Middle Class Can’t Afford Homes

January 31, 2008

http://money.cnn.com/2008/01/29/real_estate/Housing_unaffordability_persists/index.htm?section=money_mostpopular

This article is proof of what I’ve been saying about our current recession.  You have to look past the most obvious symptoms – like the burst of the housing bubble – to find what’s really going on if we want to take meaningful action. 

Even in spite of the decline in housing prices, the middle class still isn’t even close to being able to afford an average home.  Why?  Because incomes haven’t kept pace with inflation?  Why?  Because we’ve carved out much of the entire manufacturing sector of our economy and given it away to foreign countries for nothing in return. 

Labor obeys the law of supply and demand as much as any other commodity.  Take away a big piece of the labor demand and the price will drop.  Wages will go down.  Balance our trade equation with a tariff structure (one indexed to population density), and that demand for labor will come back home and restore wage growth. 

We can cut interest rates and pass stimulus packages until the cows come home; in the long run it won’t make a bit of difference in stemming our economic decline.  We have to take meaningful action to address real problems instead of treating only the symptoms.  You can’t cure the flu by wiping your runny nose.  Neither can we fix our economy with actions that don’t address the real problem.

Pete


Health Care Crisis?

November 8, 2007
There is no health care crisis. We have top-notch health care available everywhere you look.
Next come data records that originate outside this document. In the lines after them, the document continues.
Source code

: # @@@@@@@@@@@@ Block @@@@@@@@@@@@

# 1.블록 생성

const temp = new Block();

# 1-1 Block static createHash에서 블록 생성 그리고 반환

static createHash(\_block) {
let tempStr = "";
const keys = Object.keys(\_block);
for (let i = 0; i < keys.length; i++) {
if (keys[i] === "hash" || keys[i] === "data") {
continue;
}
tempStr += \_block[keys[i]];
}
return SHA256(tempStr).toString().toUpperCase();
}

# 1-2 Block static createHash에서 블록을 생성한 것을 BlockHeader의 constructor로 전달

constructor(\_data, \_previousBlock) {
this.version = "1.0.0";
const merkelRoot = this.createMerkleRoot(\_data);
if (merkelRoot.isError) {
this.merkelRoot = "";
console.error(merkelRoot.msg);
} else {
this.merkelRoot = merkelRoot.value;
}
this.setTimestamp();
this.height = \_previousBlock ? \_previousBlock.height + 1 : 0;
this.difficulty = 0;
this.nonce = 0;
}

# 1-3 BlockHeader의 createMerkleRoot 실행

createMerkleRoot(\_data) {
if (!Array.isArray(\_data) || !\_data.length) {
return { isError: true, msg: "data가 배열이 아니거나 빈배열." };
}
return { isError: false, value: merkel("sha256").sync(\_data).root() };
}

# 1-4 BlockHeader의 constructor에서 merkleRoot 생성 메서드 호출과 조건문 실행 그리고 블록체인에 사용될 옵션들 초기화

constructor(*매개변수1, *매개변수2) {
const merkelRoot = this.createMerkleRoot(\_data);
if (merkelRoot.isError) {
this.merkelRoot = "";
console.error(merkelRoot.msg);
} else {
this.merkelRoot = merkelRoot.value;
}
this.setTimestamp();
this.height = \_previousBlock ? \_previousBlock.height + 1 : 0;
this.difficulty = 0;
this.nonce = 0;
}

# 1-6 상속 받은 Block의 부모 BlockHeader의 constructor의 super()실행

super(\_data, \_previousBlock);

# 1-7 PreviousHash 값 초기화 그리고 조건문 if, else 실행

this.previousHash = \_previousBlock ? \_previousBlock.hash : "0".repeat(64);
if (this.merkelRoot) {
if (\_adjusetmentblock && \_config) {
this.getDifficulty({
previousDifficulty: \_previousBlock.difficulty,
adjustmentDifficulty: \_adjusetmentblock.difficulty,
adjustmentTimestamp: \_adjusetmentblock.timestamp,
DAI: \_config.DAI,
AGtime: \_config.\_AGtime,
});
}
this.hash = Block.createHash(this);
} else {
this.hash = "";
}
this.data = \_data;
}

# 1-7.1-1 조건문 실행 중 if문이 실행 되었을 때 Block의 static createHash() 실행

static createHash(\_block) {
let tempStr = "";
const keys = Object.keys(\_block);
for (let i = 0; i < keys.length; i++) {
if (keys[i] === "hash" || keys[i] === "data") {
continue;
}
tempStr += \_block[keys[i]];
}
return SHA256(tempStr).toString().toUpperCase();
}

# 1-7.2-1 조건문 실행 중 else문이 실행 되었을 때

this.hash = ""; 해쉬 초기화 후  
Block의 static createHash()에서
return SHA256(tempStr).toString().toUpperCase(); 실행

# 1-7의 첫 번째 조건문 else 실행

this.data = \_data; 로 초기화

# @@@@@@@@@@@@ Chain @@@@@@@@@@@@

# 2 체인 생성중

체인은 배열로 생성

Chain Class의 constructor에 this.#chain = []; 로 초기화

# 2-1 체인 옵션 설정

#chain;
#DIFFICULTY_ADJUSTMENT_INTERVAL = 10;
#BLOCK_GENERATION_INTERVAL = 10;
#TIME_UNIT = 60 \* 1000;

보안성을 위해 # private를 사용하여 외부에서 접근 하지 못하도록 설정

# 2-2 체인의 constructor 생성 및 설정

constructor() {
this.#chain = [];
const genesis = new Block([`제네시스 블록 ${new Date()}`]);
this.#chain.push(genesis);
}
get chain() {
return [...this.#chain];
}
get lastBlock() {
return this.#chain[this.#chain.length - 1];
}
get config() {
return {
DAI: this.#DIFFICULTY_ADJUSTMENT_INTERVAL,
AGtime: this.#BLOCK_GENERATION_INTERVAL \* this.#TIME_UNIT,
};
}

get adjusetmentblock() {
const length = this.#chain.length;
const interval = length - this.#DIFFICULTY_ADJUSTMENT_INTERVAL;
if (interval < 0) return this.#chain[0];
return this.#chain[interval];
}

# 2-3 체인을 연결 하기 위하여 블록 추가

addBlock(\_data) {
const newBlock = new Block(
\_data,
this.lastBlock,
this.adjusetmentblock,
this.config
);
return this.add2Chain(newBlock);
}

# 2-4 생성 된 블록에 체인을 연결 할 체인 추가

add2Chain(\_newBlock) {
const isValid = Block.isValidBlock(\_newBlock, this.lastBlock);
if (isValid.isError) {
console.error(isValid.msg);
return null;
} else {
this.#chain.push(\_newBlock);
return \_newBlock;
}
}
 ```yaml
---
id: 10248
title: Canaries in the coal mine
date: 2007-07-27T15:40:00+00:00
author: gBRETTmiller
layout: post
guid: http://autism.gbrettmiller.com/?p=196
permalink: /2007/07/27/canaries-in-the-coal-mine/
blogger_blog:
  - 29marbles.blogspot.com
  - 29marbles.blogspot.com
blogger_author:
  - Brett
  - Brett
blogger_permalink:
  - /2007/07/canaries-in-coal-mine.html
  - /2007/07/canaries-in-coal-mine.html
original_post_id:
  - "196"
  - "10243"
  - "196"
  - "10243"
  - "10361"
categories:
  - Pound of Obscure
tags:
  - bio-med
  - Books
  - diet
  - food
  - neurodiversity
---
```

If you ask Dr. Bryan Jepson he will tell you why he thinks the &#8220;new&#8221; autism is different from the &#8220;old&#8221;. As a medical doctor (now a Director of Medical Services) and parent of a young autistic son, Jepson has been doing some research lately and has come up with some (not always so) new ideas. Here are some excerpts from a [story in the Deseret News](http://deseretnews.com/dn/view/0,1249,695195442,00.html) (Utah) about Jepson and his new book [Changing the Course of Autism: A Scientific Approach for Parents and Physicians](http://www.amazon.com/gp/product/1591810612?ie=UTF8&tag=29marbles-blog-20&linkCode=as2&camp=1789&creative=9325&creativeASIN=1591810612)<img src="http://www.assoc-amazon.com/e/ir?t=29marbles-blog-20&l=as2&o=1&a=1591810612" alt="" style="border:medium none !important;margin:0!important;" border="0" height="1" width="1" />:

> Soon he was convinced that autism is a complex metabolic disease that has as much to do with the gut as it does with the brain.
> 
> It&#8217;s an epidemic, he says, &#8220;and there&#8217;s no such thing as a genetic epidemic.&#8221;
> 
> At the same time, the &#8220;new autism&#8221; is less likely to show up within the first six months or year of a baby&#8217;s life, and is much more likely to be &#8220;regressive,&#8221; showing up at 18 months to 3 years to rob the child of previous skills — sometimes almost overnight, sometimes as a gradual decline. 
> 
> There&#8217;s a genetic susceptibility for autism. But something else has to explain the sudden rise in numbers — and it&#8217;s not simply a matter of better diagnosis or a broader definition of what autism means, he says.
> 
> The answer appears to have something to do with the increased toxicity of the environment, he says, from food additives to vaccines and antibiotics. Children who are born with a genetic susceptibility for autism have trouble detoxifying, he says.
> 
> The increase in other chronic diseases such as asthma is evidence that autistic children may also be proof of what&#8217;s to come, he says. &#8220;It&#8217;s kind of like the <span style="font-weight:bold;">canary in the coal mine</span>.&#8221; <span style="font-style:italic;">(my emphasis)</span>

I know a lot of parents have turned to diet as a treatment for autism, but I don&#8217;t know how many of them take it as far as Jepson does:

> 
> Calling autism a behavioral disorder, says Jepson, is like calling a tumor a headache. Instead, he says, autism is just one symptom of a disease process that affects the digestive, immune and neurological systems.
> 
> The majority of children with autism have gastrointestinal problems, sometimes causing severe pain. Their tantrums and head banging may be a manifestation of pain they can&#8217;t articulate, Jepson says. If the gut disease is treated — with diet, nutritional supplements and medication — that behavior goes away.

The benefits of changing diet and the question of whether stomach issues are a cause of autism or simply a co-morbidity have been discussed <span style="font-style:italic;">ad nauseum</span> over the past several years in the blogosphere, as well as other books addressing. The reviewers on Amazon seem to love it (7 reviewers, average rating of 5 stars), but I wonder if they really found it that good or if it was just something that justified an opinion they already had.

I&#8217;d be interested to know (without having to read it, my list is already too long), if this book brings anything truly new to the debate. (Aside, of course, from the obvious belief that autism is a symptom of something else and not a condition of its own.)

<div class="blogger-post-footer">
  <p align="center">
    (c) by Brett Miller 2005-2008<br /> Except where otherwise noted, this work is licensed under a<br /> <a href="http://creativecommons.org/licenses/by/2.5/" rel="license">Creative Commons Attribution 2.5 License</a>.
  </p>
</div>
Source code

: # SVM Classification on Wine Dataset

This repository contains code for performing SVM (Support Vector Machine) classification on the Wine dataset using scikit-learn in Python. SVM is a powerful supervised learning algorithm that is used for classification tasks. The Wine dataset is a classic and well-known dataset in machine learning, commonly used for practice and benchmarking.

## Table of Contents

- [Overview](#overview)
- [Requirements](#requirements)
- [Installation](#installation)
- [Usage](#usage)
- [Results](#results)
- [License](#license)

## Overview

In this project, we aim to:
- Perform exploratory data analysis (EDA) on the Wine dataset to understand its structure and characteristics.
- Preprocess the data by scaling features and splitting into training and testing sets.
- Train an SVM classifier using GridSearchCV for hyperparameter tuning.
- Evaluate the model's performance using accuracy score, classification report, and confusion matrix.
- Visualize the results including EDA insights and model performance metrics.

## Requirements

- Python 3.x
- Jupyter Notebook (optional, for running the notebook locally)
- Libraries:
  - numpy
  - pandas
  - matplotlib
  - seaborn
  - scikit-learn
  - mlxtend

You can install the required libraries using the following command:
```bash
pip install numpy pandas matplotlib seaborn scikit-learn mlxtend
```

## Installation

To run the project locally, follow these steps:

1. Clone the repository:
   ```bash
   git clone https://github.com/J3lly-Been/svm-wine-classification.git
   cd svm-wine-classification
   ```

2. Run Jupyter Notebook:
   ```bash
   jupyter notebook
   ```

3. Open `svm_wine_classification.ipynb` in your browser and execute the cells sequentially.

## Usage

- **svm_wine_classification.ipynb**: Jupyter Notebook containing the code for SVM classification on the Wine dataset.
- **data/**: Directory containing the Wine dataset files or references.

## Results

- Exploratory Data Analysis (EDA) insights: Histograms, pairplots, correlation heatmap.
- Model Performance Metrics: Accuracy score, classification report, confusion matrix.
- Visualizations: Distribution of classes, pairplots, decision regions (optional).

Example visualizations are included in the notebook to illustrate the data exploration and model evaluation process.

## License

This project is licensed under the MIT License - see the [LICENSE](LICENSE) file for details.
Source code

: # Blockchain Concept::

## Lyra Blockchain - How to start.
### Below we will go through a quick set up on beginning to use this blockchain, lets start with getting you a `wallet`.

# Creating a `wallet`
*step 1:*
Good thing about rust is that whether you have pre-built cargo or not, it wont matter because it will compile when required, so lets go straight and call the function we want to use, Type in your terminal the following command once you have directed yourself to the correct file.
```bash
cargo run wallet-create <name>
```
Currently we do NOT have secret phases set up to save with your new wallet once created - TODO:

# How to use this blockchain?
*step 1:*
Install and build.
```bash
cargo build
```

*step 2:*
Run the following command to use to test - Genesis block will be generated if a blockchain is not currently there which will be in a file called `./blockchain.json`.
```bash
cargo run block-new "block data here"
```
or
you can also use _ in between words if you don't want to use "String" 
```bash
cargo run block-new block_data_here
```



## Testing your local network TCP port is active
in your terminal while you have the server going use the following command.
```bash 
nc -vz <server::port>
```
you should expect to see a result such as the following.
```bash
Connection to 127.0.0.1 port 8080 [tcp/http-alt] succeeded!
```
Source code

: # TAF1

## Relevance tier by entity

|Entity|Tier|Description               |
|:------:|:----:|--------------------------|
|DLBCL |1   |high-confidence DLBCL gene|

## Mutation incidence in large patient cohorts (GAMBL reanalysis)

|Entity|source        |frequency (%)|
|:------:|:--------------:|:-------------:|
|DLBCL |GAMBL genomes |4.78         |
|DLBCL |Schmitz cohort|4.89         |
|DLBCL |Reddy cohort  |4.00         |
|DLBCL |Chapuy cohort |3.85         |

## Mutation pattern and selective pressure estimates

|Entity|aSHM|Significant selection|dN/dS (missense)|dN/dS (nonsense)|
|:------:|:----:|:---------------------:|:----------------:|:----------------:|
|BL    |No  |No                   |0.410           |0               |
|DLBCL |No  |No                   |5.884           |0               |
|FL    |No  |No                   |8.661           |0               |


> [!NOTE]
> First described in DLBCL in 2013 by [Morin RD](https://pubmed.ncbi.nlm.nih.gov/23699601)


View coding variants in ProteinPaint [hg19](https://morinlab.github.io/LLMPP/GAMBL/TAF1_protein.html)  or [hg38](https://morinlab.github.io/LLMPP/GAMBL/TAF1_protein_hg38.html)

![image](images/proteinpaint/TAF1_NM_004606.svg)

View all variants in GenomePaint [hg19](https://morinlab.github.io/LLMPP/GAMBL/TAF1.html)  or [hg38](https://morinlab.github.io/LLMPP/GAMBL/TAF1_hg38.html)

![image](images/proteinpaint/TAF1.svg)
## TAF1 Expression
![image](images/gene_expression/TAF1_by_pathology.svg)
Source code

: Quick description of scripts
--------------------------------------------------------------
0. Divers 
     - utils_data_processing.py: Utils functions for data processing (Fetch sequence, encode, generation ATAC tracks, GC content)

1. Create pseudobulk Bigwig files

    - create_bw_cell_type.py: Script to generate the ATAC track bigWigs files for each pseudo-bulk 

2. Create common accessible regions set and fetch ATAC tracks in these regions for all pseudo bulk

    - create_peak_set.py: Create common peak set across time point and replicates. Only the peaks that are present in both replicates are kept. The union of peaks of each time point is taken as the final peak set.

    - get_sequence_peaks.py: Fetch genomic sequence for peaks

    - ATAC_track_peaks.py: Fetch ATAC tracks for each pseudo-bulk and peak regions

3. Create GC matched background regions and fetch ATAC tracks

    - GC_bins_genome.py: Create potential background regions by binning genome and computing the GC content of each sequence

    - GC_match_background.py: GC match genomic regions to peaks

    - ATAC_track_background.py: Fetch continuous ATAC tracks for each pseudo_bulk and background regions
There are hospitals, clinics or medical offices at practically every major intersection. What we have is an affordability crisis – an income crisis. Wages haven’t kept pace with inflation for the past thirty years, not to mention the cost of living. (The Consumer Price Index is not a “cost of living index.”) The real problem is the falling demand for labor that our trade deficit has purchased from over-populated countries with bloated work forces desperate for work, driving down American wages. But what is the government doing? Right now, not much, except that candidates are cooking up schemes to provide government-funded health care. That funding will come from deficit spending, financed by a sell-off of American assets to foreign entities. That scheme will only work until all of our assets have been sold. At that point, the whole system will collapse around us.